Niewielu artystów zachęca do patrzenia władzy na ręce i selekcji informacji, którymi jesteśmy zalewani przez mass media. Lukasyno w swoich utworach niejednokrotnie poruszał tą kwestie. Tym razem również nie przemilczał przewinień systemu.
„Czas Vendetty” to album, który w te wakacje zaznaczył swoją obecność nie tylko na liście OLIS, ale również w odtwarzaczach wielu dojrzałych słuchaczy. Na solowym krążku reprezentanta NON Koneksji, gościnnie pojawił się min. Sokół, Paluch, Kali, Waco, Brahu, Bob One oraz Miss God – utalentowana wokalistka posługująca się tzw „białym śpiewem”. Za warstwę muzyczną całości odpowiedzialność wziął na siebie Kriso, niejednokrotnie wspierany przez Gacę.
Lukasyno nigdy nie stronił od tematów trudnych, na które raczej nie trafimy w muzycznych telewizacjach.
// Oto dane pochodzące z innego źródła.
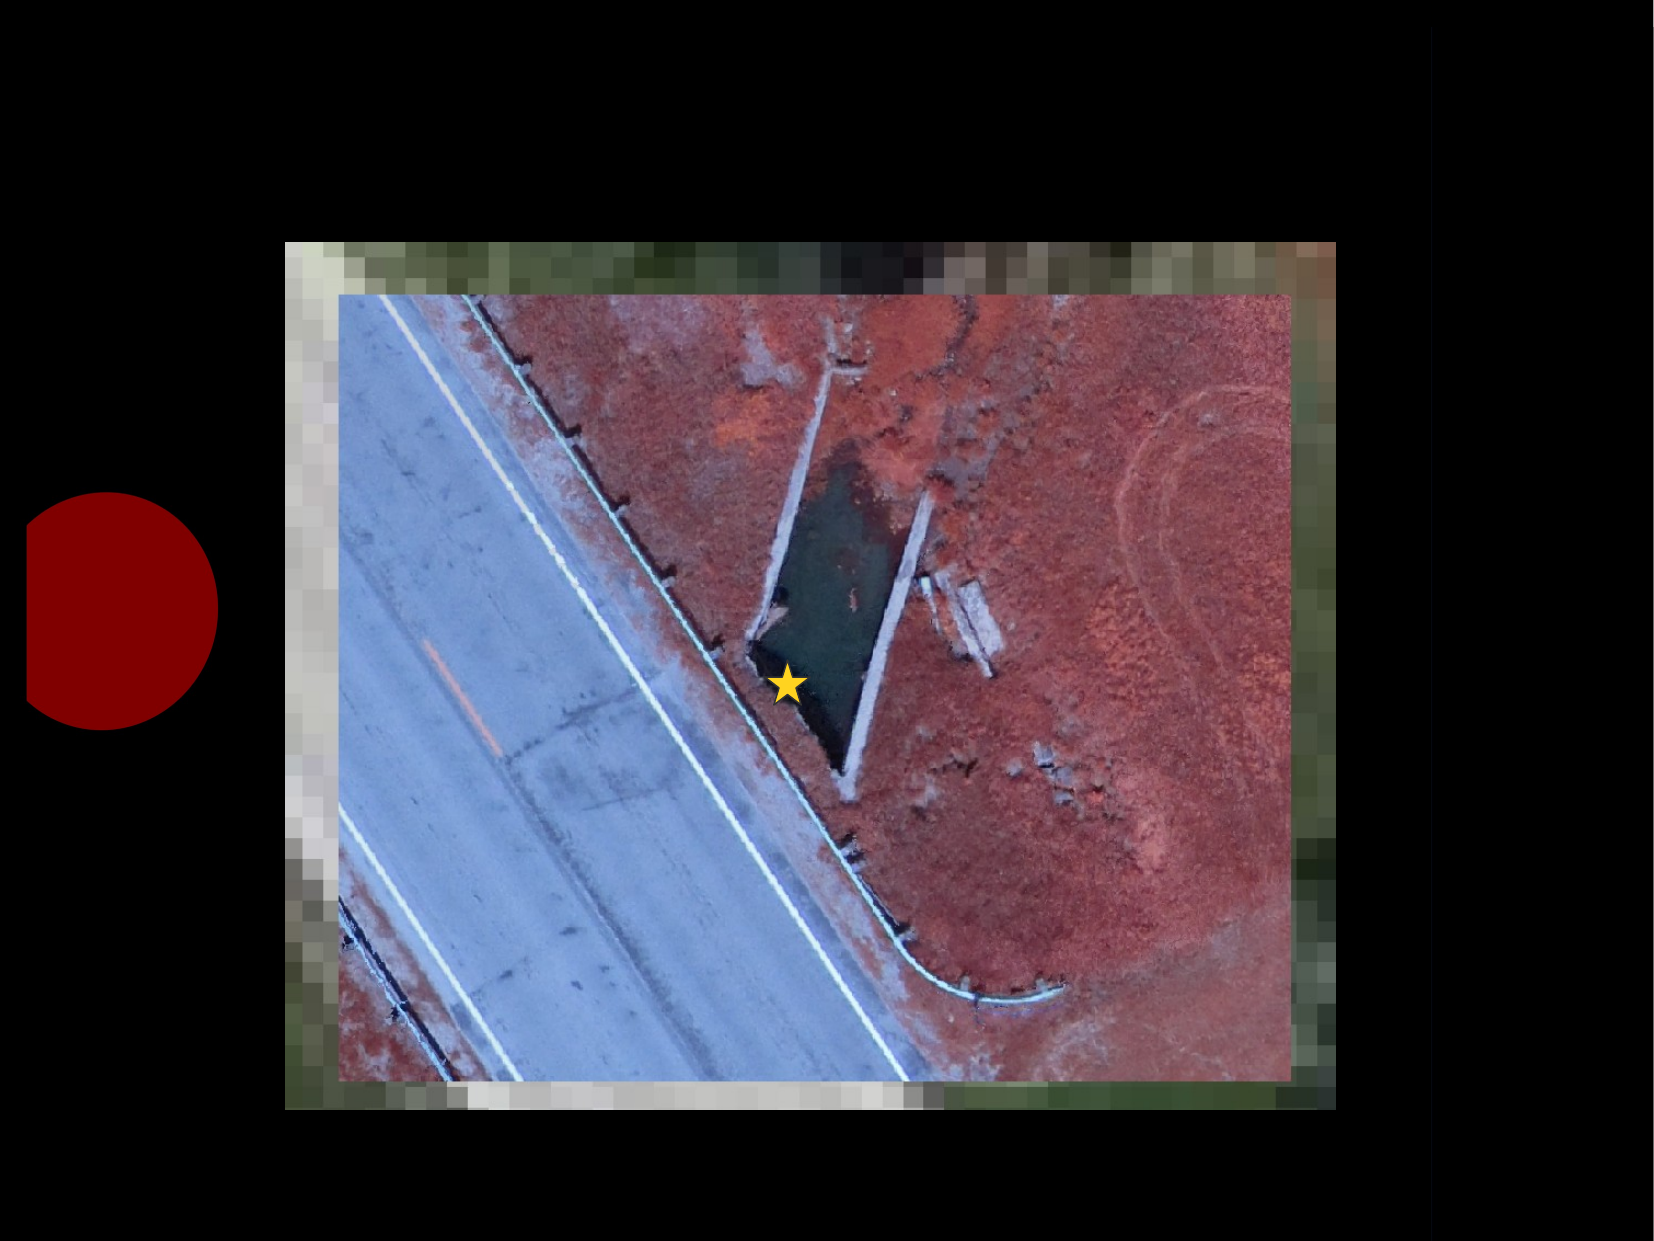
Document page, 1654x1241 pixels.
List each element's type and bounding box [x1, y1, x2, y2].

picture [0, 0, 1654, 1241]
text_box [765, 660, 811, 706]
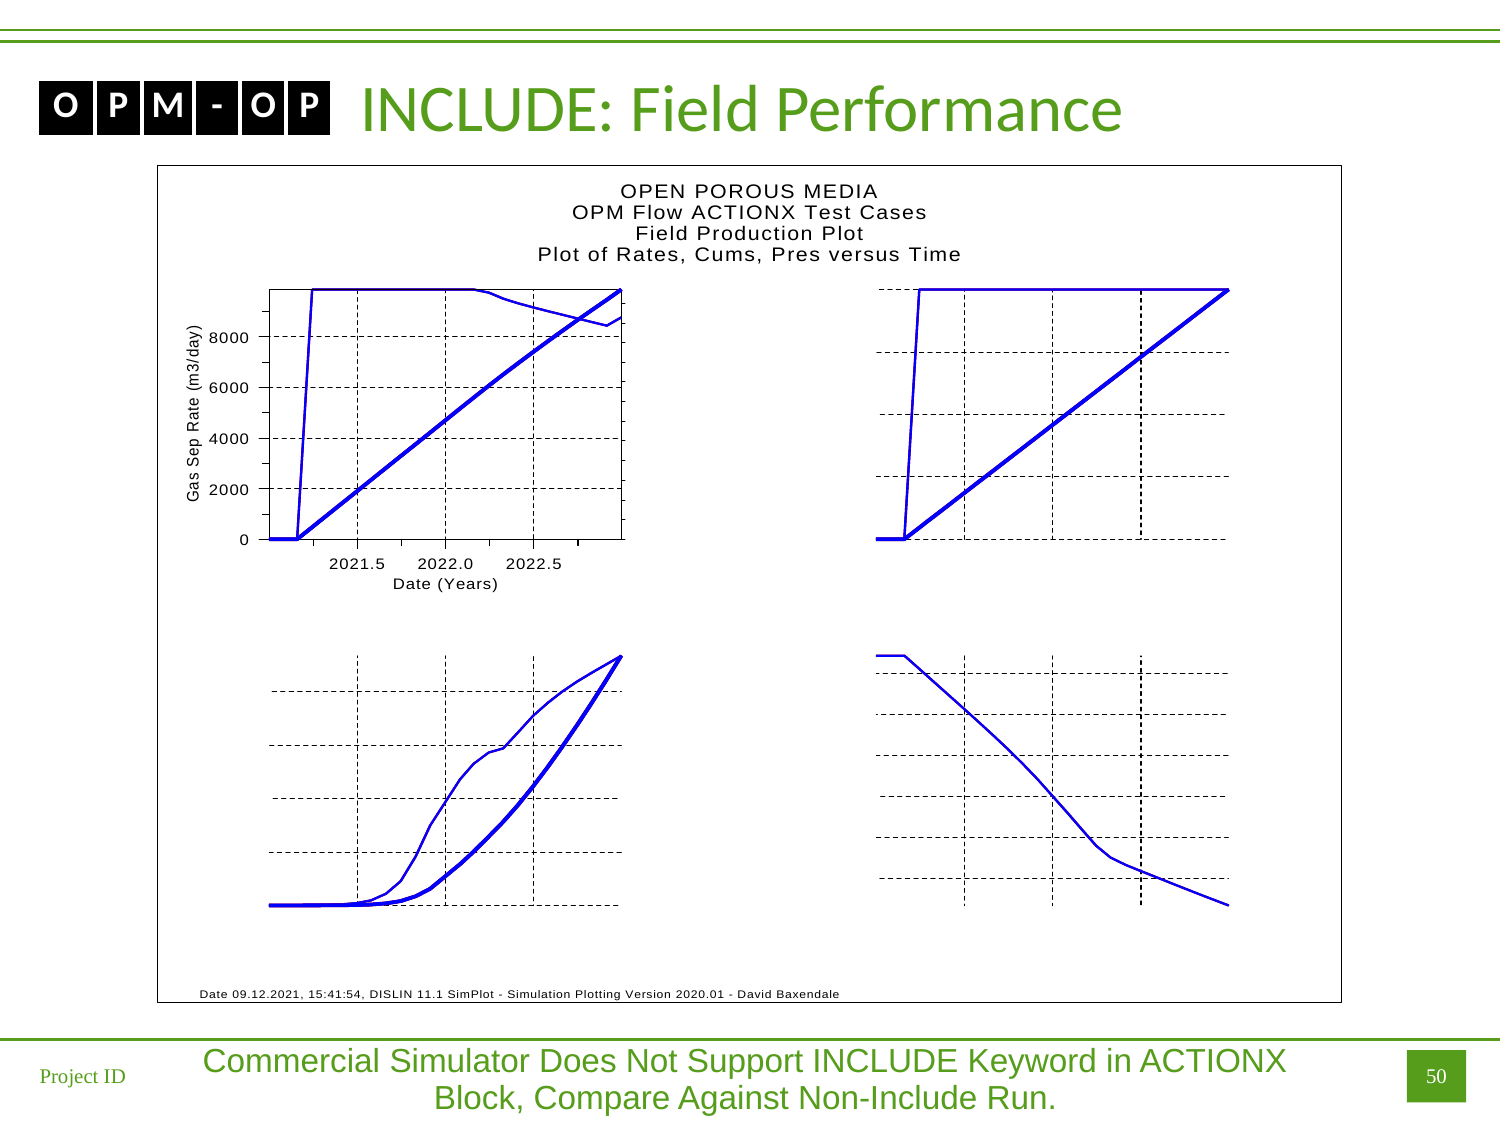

W remake'u kawałka z pierwszego solowego albumu „Na ostrzu noża” Luka w bardzo dosadny sposób odnosi się do stronniczości komercyjnych mediów, braku szacunku dla bohaterów, czy politycznych układów. Nie pozostaje też obojętny na politykę USA i wydarzenia na Bliskim Wschodzie. Co istotne raper nie narzuca nam jednak swojego zdania w żaden sposób. Jego wersom bliżej jest do wskazówek, które mają naprowadzić słuchacza na właściwy trop. Po przesłuchaniu utworu w umyśle każdego świadomego odbiorcy powinna zrodzić się chęć ponownego przeanalizowania pewnych historycznych faktów czy wydarzeń. Przekaz jaki płynie z wersów jest jednoznaczny – miej własne zdanie, nie daj się zmanipulować.
„Teoria spisku II” jest czwartym singlem promującym album. Przy tworzeniu materiału artyści współpracowali min z Krzysztofem Kiziewiczem, Łukaszem Brześkiewiczem i ekipą UD Films. Są to sprawdzeni ludzie, z którymi duet spotkał się wcześniej, przy produkcji takich klipów jak „Mój świat”, „Widzę Cię” czy tytułowego „Czasu Vendetty”. Tym razem materiał zarejestrowano na terenie „Kozubnika” -znanego w czasach PRL-u kurortu, otwartego tylko dla najwyższych rangą partyjnych, działaczy. Obiekt znajduje się na Śląsku W rolę amerykańskich żołnierzy wcielili się członkowie airsoftowej ekipy „Lans or Dię”.
Obraz swoim scenariuszem i ujęciami przypomina krótkometrażowy film akcji, trzymający w napięciu do ostatniej chwili.
Reprezentant NON Koneksji po raz kolejny pokazuje, że nie boi się swoich poglądów, a obowiązujące trendy nie są dla niego istotne. Od początku sam przecierał własny artystyczny szlak.
15letni staż na scenie, szerokie grono odbiorców i szacunek środowiska jest najlepszym dowodem na to, że Lukasyno wie jak robić dobrą muzykę pozostając sobą.